PROBLEMS TO SOLVE:
(1) Restate more briefly the paragraph of the post that begins "I would turn that around," keeping its main facts.
(2) Rewrite the stretch of the post from "On Thu, Apr 28, 2011 at 2:53" through "know why :)", putting "In my view" in place of "In my opinion".

** START TEXT **

[Python-Dev] the role of assert in the standard library ?

Guido van Rossum guido at python.org
Fri Apr 29 00:07:10 CEST 2011


On Thu, Apr 28, 2011 at 2:53 PM, Raymond Hettinger
<raymond.hettinger at gmail.com> wrote:
>
> On Apr 28, 2011, at 1:27 PM, Holger Krekel wrote:
>
>> On Thu, Apr 28, 2011 at 6:59 PM, Guido van Rossum <guido at python.org> wrote:
>>> On Thu, Apr 28, 2011 at 12:54 AM, Tarek Ziadé <ziade.tarek at gmail.com> wrote:
>>>> In my opinion assert should be avoided completely anywhere else than
>>>> in the tests. If this is a wrong statement, please let me know why :)
>>>
>>> I would turn that around. The assert statement should not be used in
>>> unit tests; unit tests should use self.assertXyzzy() always.

** END TEXT **
** START ENTRIES SUPPLIED **

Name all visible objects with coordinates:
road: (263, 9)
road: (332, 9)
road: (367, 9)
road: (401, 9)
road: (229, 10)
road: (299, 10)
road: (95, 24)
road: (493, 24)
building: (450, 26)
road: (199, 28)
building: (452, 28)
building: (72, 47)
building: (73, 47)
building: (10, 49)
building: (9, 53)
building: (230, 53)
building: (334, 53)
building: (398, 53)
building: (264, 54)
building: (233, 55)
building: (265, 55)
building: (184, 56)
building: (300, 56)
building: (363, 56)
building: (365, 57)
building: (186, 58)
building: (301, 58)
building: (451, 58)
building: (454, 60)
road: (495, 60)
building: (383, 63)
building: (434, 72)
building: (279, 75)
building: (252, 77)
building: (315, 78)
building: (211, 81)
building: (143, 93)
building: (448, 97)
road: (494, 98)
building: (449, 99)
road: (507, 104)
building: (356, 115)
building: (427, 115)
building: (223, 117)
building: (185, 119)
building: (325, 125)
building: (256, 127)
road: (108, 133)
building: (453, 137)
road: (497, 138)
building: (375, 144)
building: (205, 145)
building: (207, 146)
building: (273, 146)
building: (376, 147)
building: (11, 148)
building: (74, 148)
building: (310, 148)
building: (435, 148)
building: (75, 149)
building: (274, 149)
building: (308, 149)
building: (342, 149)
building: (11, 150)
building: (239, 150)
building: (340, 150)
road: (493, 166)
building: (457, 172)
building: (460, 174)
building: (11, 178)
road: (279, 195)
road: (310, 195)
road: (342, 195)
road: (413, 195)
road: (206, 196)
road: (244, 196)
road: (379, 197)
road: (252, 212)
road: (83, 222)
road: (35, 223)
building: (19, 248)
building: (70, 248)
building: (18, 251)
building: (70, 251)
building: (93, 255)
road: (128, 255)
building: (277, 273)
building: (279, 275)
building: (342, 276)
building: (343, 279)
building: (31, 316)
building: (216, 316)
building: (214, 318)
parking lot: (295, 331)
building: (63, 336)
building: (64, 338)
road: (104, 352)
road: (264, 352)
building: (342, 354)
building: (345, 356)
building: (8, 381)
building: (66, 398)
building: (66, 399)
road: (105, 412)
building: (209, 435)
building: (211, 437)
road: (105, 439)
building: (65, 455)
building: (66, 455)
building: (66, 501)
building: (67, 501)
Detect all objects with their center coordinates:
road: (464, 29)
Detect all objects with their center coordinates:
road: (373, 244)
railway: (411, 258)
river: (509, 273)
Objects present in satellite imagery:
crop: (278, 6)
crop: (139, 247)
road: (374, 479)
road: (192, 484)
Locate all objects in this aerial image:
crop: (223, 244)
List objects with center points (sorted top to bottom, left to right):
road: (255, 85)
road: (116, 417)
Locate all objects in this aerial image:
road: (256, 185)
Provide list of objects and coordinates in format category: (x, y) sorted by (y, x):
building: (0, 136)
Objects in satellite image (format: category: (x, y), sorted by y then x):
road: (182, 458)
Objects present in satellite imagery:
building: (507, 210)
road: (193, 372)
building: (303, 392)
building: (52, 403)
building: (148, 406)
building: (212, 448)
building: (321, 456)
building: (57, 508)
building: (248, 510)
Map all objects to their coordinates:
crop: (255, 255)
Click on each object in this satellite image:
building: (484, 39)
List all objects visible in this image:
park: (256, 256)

** END ENTRIES SUPPLIED **

ANSWERS FOR THE TASKS:
(1) The reverse holds: unit tests should not use the assert statement but should always use self.assertXyzzy().

(2)
On Thu, Apr 28, 2011 at 2:53 PM, Raymond Hettinger
<raymond.hettinger at gmail.com> wrote:
>
> On Apr 28, 2011, at 1:27 PM, Holger Krekel wrote:
>
>> On Thu, Apr 28, 2011 at 6:59 PM, Guido van Rossum <guido at python.org> wrote:
>>> On Thu, Apr 28, 2011 at 12:54 AM, Tarek Ziadé <ziade.tarek at gmail.com> wrote:
>>>> In my view assert should be avoided completely anywhere else than
>>>> in the tests. If this is a wrong statement, please let me know why :)